Exercise
Every line from the start of the data through the line containing "26: (541, 494, 3.69)" should be retyped exactly; the pictures should not.

Records supplied

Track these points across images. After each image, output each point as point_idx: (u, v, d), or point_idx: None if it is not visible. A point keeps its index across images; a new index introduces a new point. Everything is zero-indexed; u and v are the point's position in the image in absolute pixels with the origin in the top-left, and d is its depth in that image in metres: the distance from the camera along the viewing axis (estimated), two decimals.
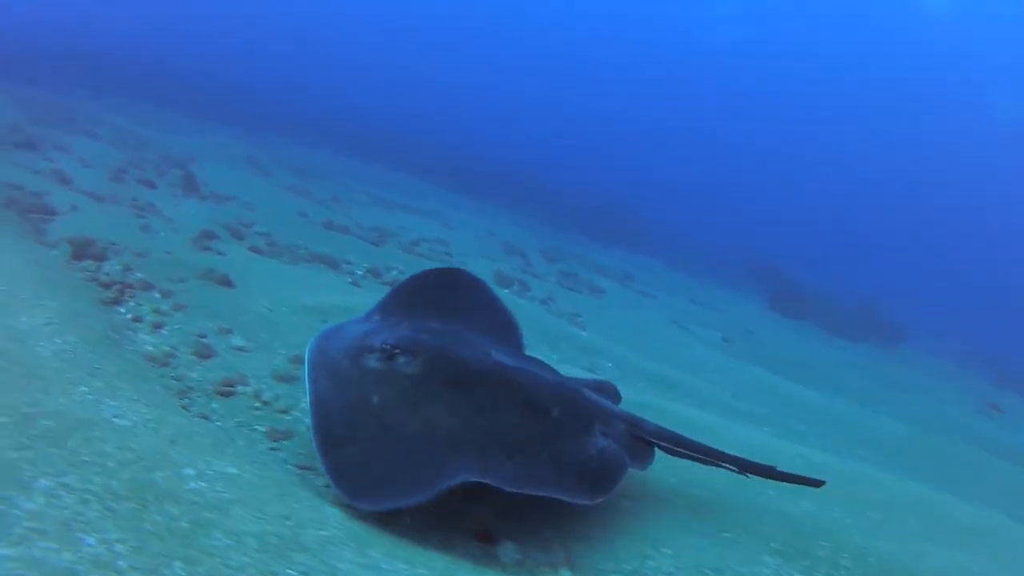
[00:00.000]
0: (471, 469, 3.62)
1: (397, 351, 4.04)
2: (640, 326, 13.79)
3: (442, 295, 5.10)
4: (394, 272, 10.82)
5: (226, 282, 7.79)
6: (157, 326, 6.29)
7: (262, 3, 59.22)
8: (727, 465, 4.54)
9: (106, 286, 6.92)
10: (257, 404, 5.25)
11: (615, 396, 5.26)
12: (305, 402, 4.29)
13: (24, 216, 8.39)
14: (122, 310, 6.57)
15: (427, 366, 4.03)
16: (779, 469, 4.56)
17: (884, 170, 59.35)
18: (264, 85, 34.47)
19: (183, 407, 4.88)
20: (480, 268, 13.26)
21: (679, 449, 4.53)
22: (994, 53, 67.05)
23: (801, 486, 4.72)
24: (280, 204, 13.11)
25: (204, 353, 5.94)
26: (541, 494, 3.69)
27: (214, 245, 9.36)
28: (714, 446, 4.75)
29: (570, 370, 8.53)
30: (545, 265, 17.00)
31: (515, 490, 3.61)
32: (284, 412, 5.20)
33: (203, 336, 6.31)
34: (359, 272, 10.51)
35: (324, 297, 8.36)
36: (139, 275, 7.37)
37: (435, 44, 64.61)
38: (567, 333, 10.60)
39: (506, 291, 12.27)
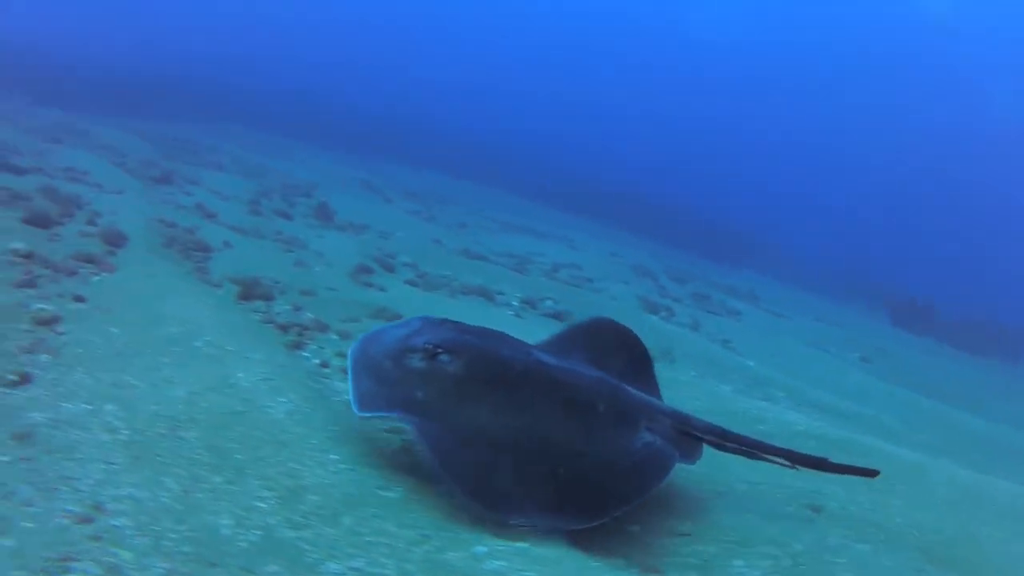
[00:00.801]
0: (515, 505, 3.57)
1: (440, 351, 3.98)
2: (788, 351, 13.03)
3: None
4: (548, 302, 10.34)
5: (394, 315, 7.40)
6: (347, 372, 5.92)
7: (353, 31, 59.64)
8: (777, 459, 4.37)
9: (283, 329, 6.59)
10: None
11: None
12: None
13: (186, 255, 8.12)
14: (306, 354, 6.21)
15: (470, 365, 3.98)
16: (831, 460, 4.36)
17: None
18: (364, 109, 34.52)
19: None
20: (622, 294, 12.73)
21: (727, 444, 4.42)
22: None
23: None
24: (414, 232, 12.76)
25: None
26: (587, 523, 3.63)
27: (372, 280, 9.00)
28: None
29: (746, 402, 7.98)
30: (676, 287, 16.37)
31: (560, 525, 3.62)
32: None
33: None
34: (515, 303, 10.04)
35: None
36: (310, 315, 7.04)
37: (521, 65, 64.08)
38: (736, 364, 9.92)
39: (654, 317, 11.65)
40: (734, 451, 4.45)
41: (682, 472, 4.66)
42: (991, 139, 57.73)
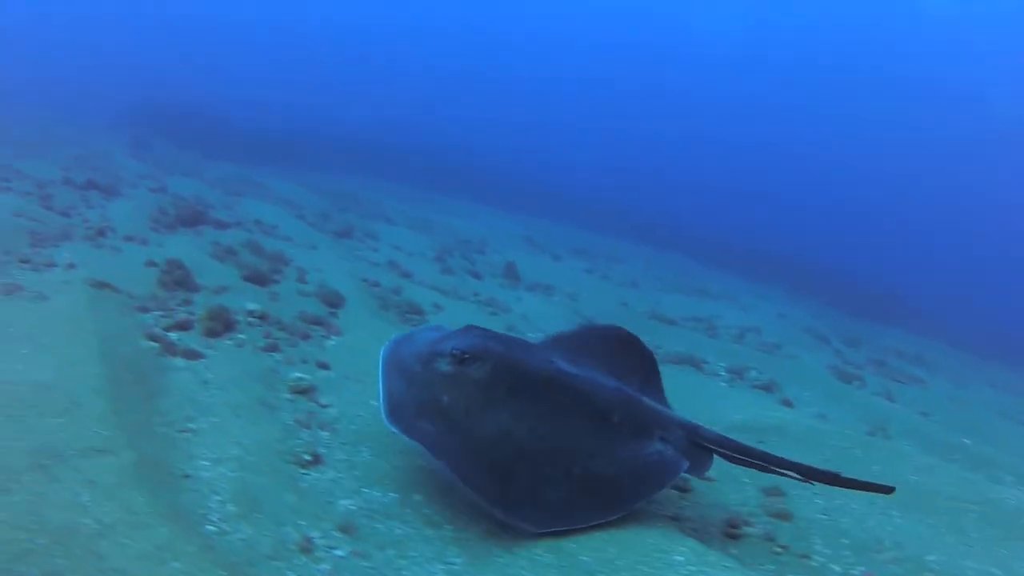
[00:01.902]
0: (531, 512, 3.68)
1: (467, 356, 4.04)
2: (989, 425, 11.73)
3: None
4: (753, 372, 9.52)
5: None
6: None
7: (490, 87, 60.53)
8: (789, 472, 4.28)
9: None
10: (777, 548, 4.42)
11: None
12: None
13: (404, 317, 7.65)
14: None
15: (494, 372, 4.05)
16: (843, 475, 4.20)
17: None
18: (496, 163, 34.57)
19: None
20: (811, 362, 11.73)
21: (738, 456, 4.37)
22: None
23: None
24: (598, 294, 12.16)
25: (682, 487, 4.95)
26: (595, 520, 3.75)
27: None
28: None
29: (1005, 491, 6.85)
30: (852, 352, 15.15)
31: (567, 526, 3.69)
32: (804, 556, 4.27)
33: None
34: (723, 372, 9.24)
35: (740, 412, 7.09)
36: None
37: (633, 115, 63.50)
38: (951, 441, 8.78)
39: (853, 389, 10.64)
40: (745, 464, 4.42)
41: None
42: None
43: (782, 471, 4.32)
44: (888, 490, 4.27)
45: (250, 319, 6.19)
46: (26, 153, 13.91)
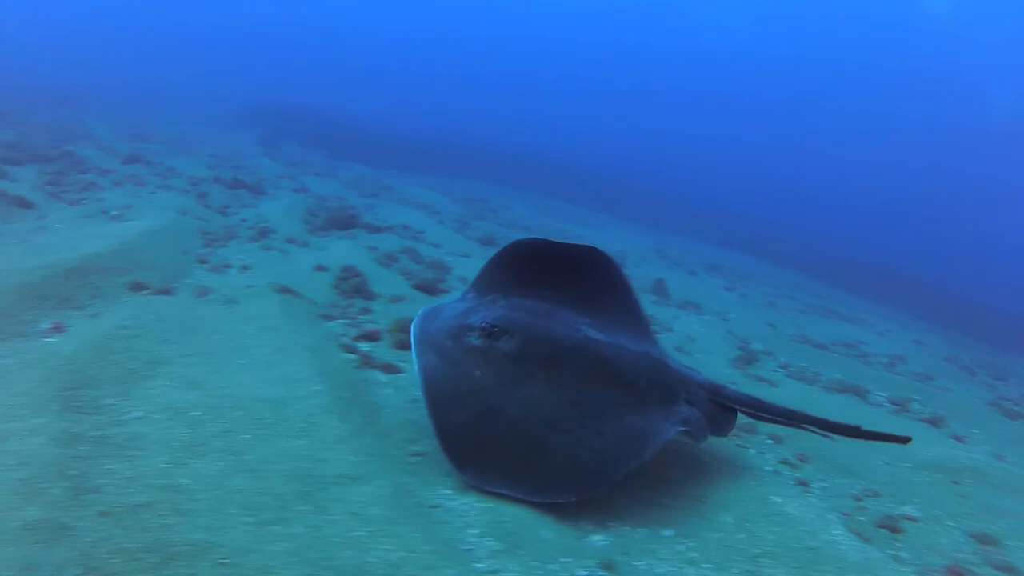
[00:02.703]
0: (570, 483, 3.62)
1: (496, 329, 4.02)
2: None
3: (553, 268, 4.82)
4: (916, 404, 8.92)
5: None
6: (803, 483, 4.98)
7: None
8: (811, 427, 4.50)
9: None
10: None
11: None
12: None
13: None
14: (751, 450, 5.34)
15: (524, 344, 4.03)
16: (864, 428, 4.44)
17: None
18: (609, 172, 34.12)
19: None
20: (966, 396, 10.91)
21: (761, 414, 4.57)
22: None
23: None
24: (744, 315, 11.62)
25: (892, 527, 4.53)
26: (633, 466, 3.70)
27: (750, 371, 7.93)
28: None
29: None
30: (1003, 386, 14.16)
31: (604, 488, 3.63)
32: None
33: (859, 499, 4.90)
34: (886, 404, 8.71)
35: (927, 450, 6.52)
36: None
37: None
38: None
39: (1014, 424, 9.87)
40: (768, 420, 4.62)
41: None
42: None
43: (805, 426, 4.55)
44: (905, 440, 4.56)
45: None
46: (172, 151, 14.20)
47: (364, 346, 5.39)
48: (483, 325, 4.03)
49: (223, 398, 3.72)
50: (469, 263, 9.22)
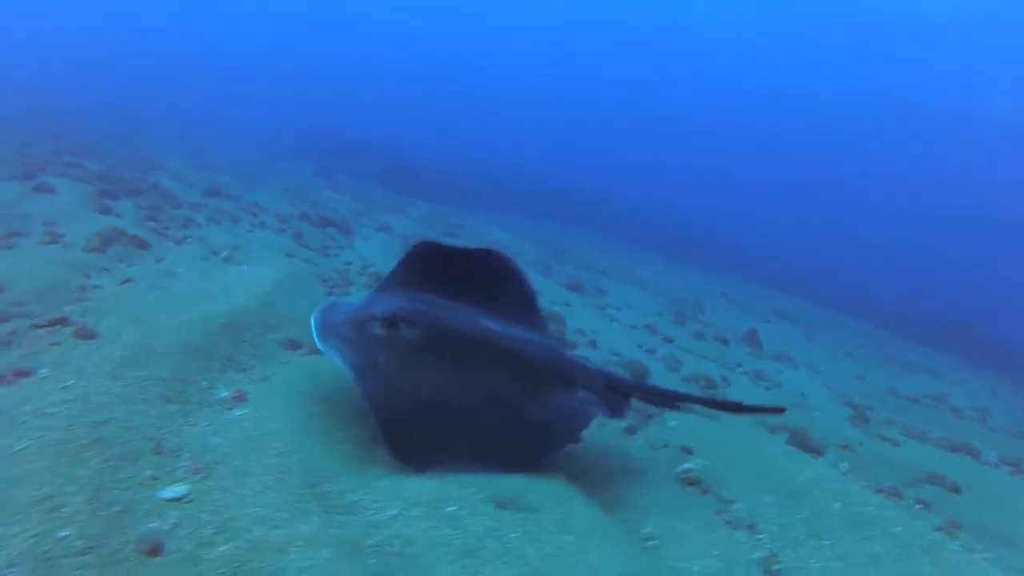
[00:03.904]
0: (471, 458, 3.84)
1: (397, 319, 4.17)
2: None
3: (453, 271, 5.03)
4: None
5: (955, 488, 6.19)
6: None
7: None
8: (693, 406, 4.91)
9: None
10: None
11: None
12: None
13: (706, 392, 7.11)
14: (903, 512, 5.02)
15: (425, 332, 4.19)
16: (744, 403, 4.75)
17: None
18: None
19: None
20: None
21: (650, 397, 4.89)
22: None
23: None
24: (830, 365, 11.48)
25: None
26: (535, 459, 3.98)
27: (870, 430, 7.79)
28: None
29: None
30: None
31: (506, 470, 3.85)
32: None
33: None
34: (1002, 465, 8.57)
35: None
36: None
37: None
38: None
39: None
40: (659, 403, 5.01)
41: None
42: None
43: (690, 406, 4.99)
44: (779, 410, 4.98)
45: None
46: (245, 184, 14.15)
47: None
48: (385, 315, 4.19)
49: (464, 486, 3.56)
50: (574, 313, 9.06)
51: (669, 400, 4.93)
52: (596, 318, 9.10)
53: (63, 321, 4.78)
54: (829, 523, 4.31)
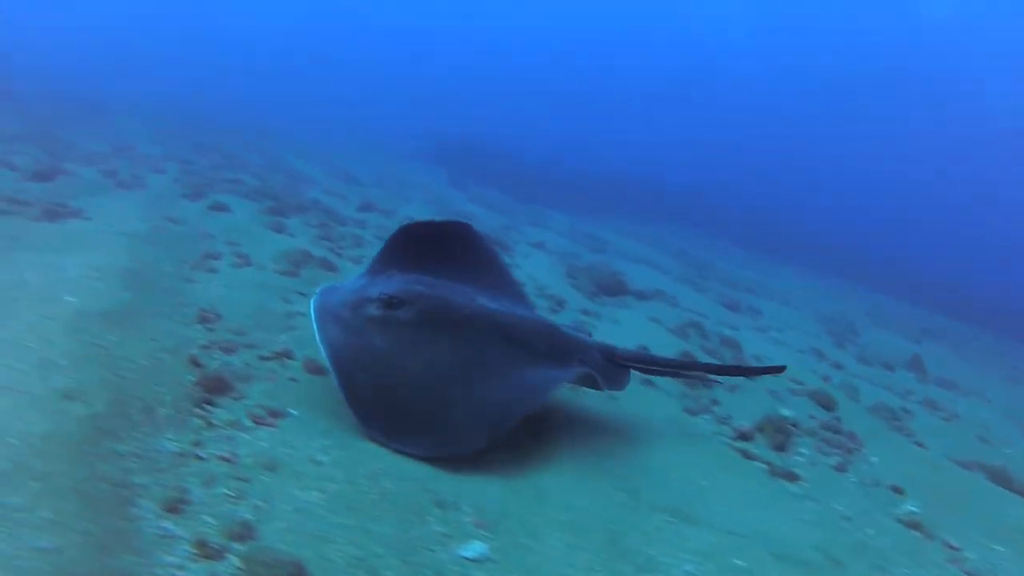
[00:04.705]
0: (473, 435, 3.85)
1: (394, 300, 4.22)
2: None
3: (437, 248, 5.16)
4: None
5: None
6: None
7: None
8: (697, 374, 5.20)
9: None
10: None
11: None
12: None
13: (894, 426, 7.04)
14: None
15: (422, 313, 4.25)
16: (744, 366, 5.63)
17: None
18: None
19: None
20: None
21: (650, 367, 5.13)
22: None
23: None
24: (997, 391, 11.15)
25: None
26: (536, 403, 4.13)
27: None
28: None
29: None
30: None
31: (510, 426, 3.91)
32: None
33: None
34: None
35: None
36: None
37: None
38: None
39: None
40: (658, 373, 5.22)
41: None
42: None
43: (692, 374, 5.19)
44: (780, 370, 5.30)
45: (790, 427, 5.80)
46: (391, 196, 14.59)
47: (741, 444, 5.31)
48: (381, 296, 4.23)
49: (738, 537, 3.72)
50: (744, 337, 9.04)
51: (670, 369, 5.13)
52: (764, 343, 9.10)
53: (288, 354, 4.63)
54: None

Completed task
Track these points across images. After each image, output each point as point_idx: (u, v, d), or point_idx: None if it is not visible. A point keeps its index across images; a new index introduces a new point. Everything is zero-indexed; u and v are the point's position in the image in absolute pixels with the origin in the top-left, and d is its depth in that image in metres: the distance from the camera along the viewing axis (estimated), two decimals.
[00:00.000]
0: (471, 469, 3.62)
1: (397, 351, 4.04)
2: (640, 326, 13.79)
3: (442, 295, 5.10)
4: (394, 272, 10.82)
5: (226, 282, 7.79)
6: (157, 326, 6.29)
7: (262, 3, 59.22)
8: (727, 465, 4.54)
9: (106, 286, 6.92)
10: (257, 404, 5.25)
11: (615, 396, 5.26)
12: (305, 402, 4.29)
13: (24, 216, 8.39)
14: (122, 310, 6.57)
15: (427, 366, 4.03)
16: (779, 469, 4.56)
17: (884, 170, 59.35)
18: (264, 85, 34.47)
19: (183, 407, 4.88)
20: (480, 268, 13.26)
21: (679, 449, 4.53)
22: (994, 53, 67.05)
23: (801, 486, 4.72)
24: (280, 204, 13.11)
25: (204, 353, 5.94)
26: (541, 494, 3.69)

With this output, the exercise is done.